Cancer as a leading cause of death is a complex disease with many different forms. Cancer risk prediction is important for identifying high-risk individuals in early stages and enabling targeted screening and interventions to reduce mortality rates and improve clinical outcomes. Electronic health records (EHR) provide a vast amount of data that can be used for predictive model development, allowing for the detection of subtle patterns and associations that may not be apparent in smaller datasets. Various approaches, including statistical and artificial intelligence models, have been developed to predict an individual's risk of cancer based on these data resources.

Methods such as joint statistical modeling for dynamic prediction of disease risk can provide critical information for prognosis and clinical decision making, but are limited by their ability to handle large amounts of rich clinical data in electronic health record systems. Machine learning models, and more recently, deep learning models, are used for disease prediction on large-scale structured data from EHR and achieved great improvement in performance thanks to the complex architecture design and efficient feature representation learning. However, the accuracy of deep learning model for many disease prediction problems is affected by many factors including time-varying covariates, rare incidence, and covariate imbalance.

This dissertation focuses on disease risk prediction for cancer early detection and diagnosis by utilizing both advanced statistical method and deep learning models on structured EHR data.

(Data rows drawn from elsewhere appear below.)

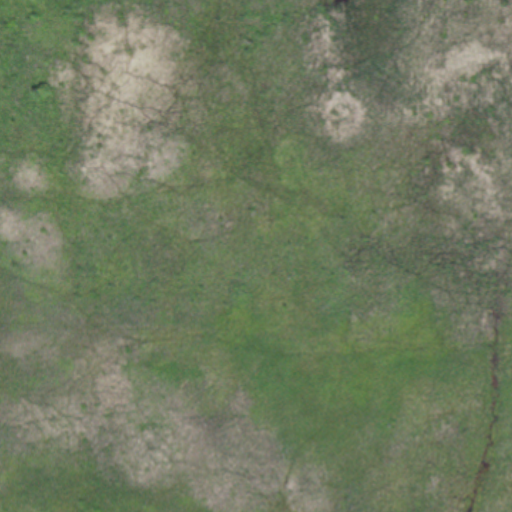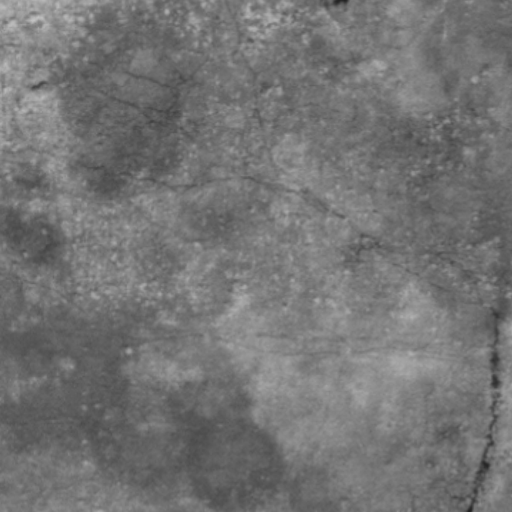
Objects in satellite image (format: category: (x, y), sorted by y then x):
park: (256, 256)
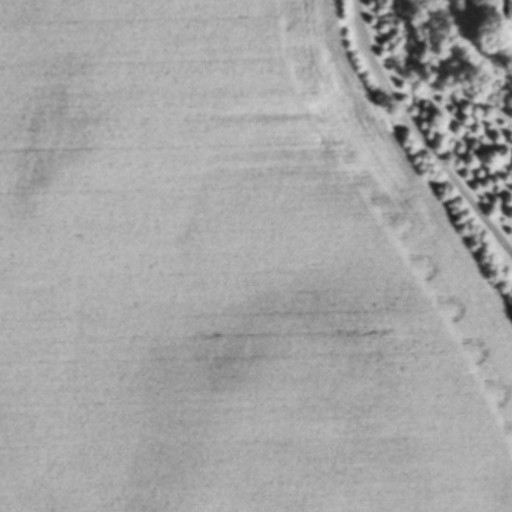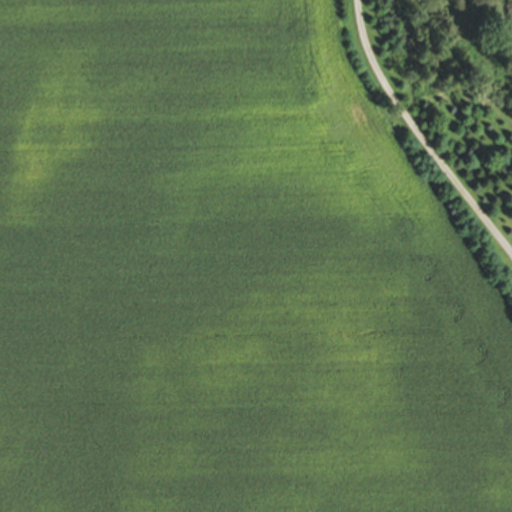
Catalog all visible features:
road: (419, 135)
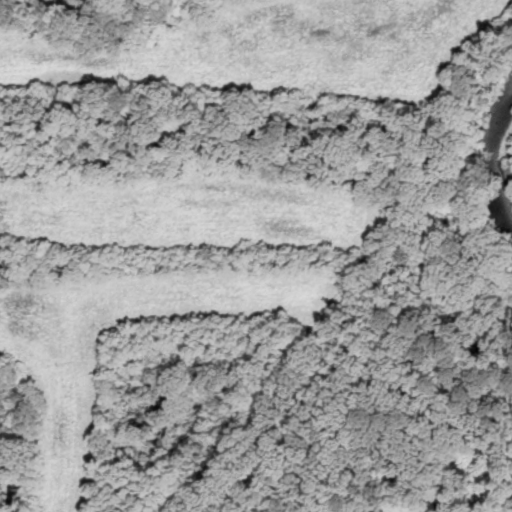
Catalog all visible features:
road: (328, 327)
road: (255, 420)
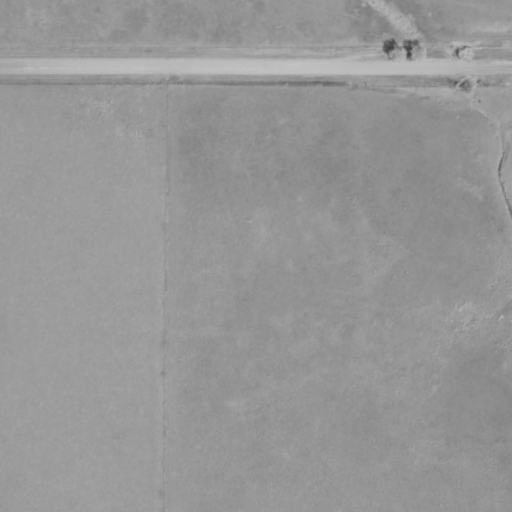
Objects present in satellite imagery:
road: (256, 64)
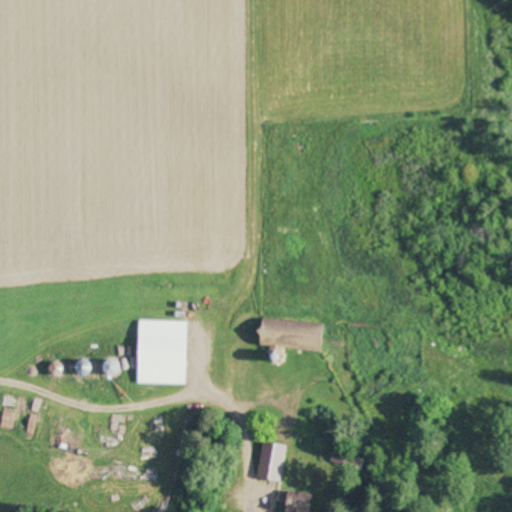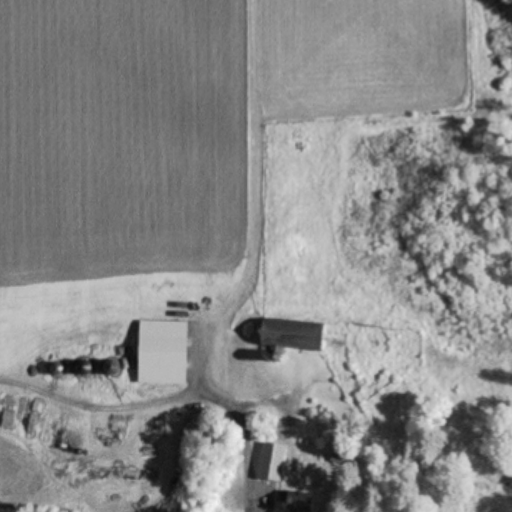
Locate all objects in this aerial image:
building: (289, 334)
building: (161, 360)
building: (271, 461)
building: (355, 464)
building: (294, 501)
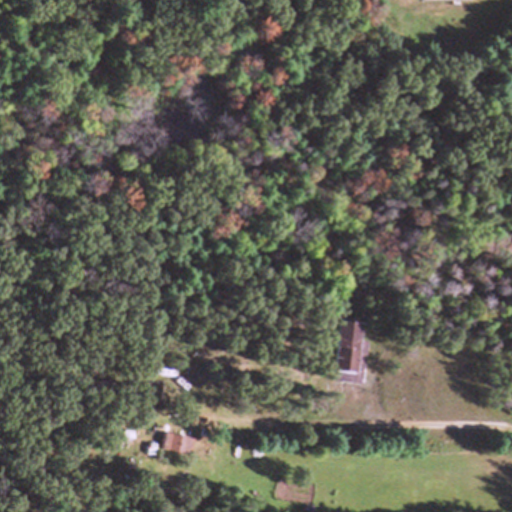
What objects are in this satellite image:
building: (345, 352)
road: (318, 408)
building: (173, 445)
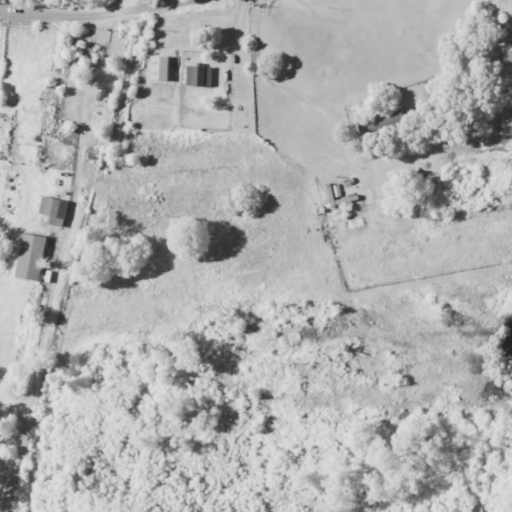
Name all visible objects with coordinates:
road: (127, 11)
road: (119, 24)
building: (509, 49)
building: (159, 68)
building: (199, 76)
road: (264, 76)
building: (54, 210)
building: (30, 256)
road: (59, 266)
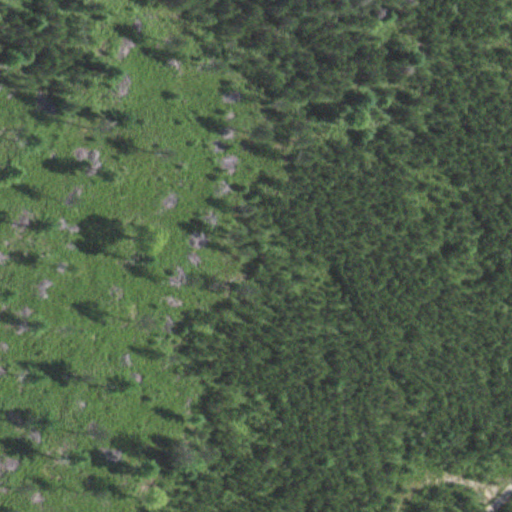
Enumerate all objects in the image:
road: (499, 498)
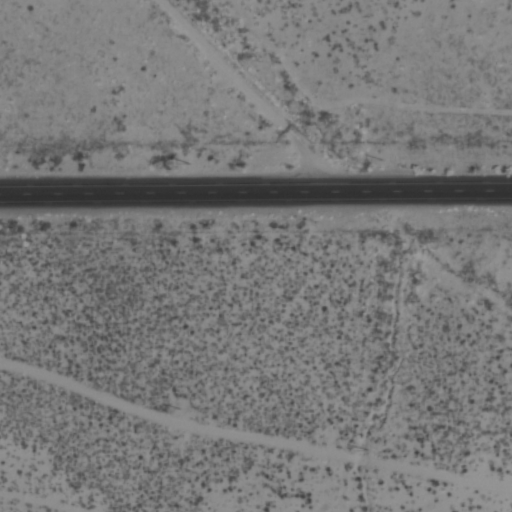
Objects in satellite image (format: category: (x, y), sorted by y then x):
road: (243, 97)
road: (256, 194)
road: (252, 433)
road: (17, 508)
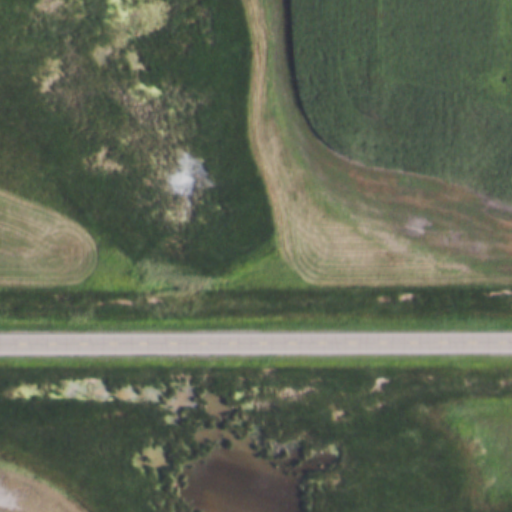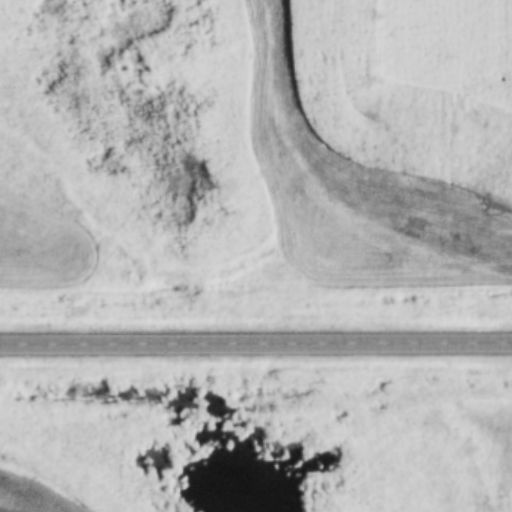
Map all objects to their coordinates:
road: (256, 340)
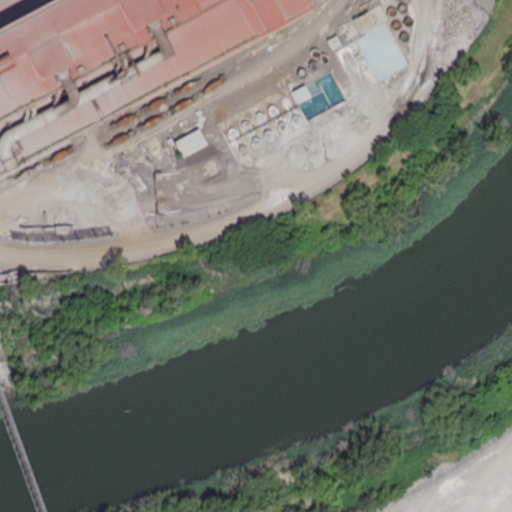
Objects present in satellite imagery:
building: (368, 19)
building: (118, 54)
building: (109, 58)
building: (300, 94)
railway: (170, 97)
building: (261, 127)
building: (189, 143)
road: (269, 201)
river: (268, 376)
park: (352, 440)
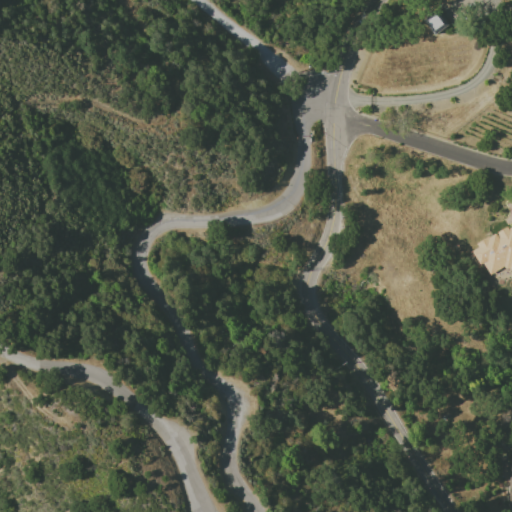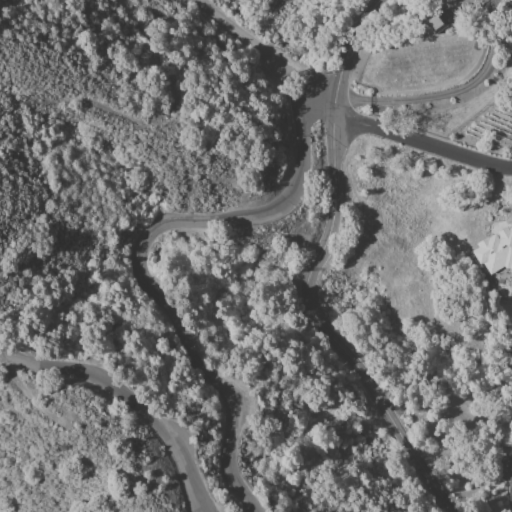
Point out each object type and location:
building: (436, 23)
road: (251, 48)
road: (443, 95)
road: (422, 143)
building: (496, 250)
building: (494, 251)
road: (311, 272)
road: (200, 374)
building: (510, 479)
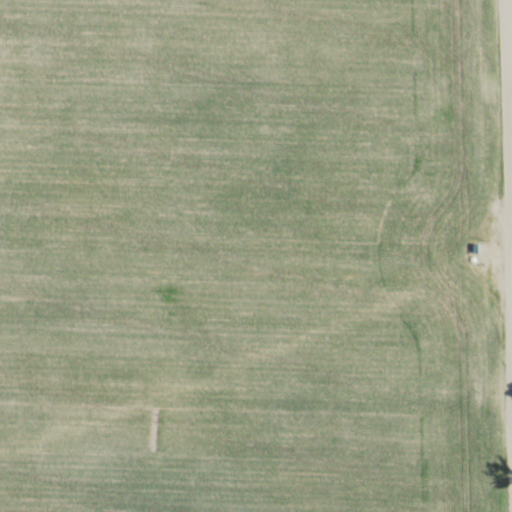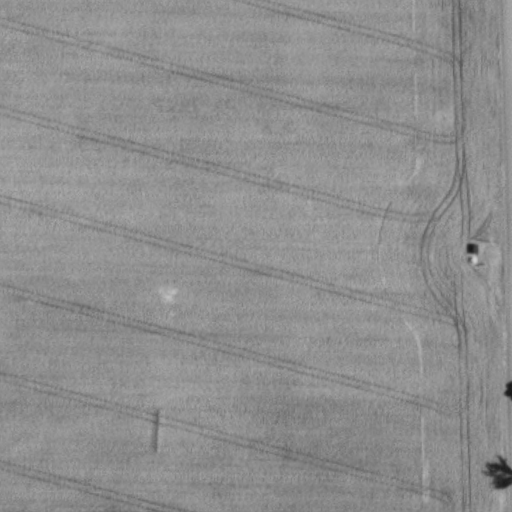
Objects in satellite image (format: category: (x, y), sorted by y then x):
road: (508, 150)
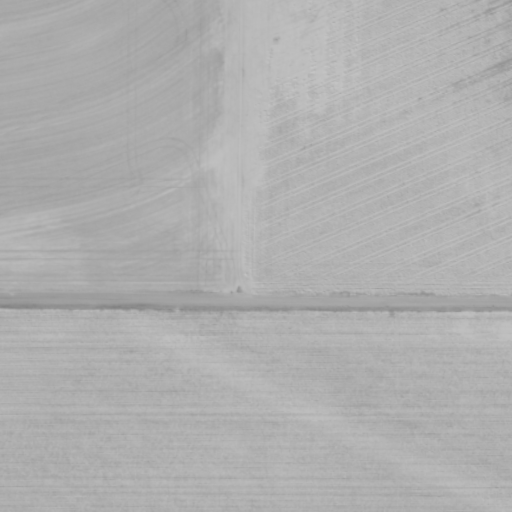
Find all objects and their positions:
road: (287, 143)
road: (256, 285)
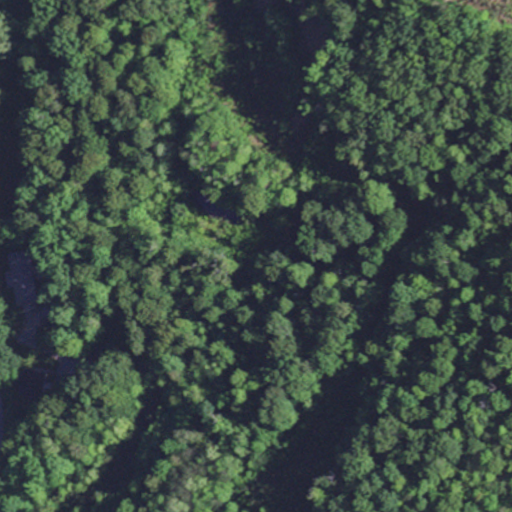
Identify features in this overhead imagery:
road: (1, 489)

I first investigated the extent to which time-varying covariates, rare incidence, and covariate imbalance influence deep learning performance, and then devised strategies to tackle these challenges. These strategies were applied to improve hepatocellular carcinoma risk prediction among patients with non-alcoholic fatty liver disease (Chapter 2). The novel strategies developed in this work can significantly improve the performance of hepatocellular carcinoma risk prediction among patients with nonalcoholic fatty liver disease. Furthermore, the novel strategies can be generalized to apply to other disease risk predictions using structured electronic health records, especially for disease risks on condition of another disease.

In addition, I employed explainable machine learning approaches to predict the onset risk of brain metastasis for lung cancer patients and to identify important clinical features for brain metastasis development (Chapter 3). To our best knowledge, this is the first study to predict brain metastasis using structured EHR data. I achieved decent prediction performance for BM prediction and identified factors highly relevant to brain metastasis development even many important pieces of information like cancer staging and imaging, are missed in EHR.

To enable the advanced statistical model for dynamic disease risk prediction to handle large amounts of rich clinical data in EHR, I also worked closely with biostatisticians to develop novel data science methodologies to utilize GPU and deep learning libraries to accelerate a novel two-stage estimation procedure for joint modeling. This study demonstrates the great enabling power of modern GPU technology and deep learning platforms for statistical methods to analyze large amounts of individual-level clinical data for cancer risk prediction (Chapter 4).

Notably, this dissertation presents comprehensive and systematic research for cancer risk prediction from EHR. These studies have contributed significant insights into brain metastasis development and hepatocellular carcinoma progression. Furthermore, the methods proposed in this dissertation offer valuable strategies to address the challenges of employing deep learning models and advanced statistical models on structured EHR data.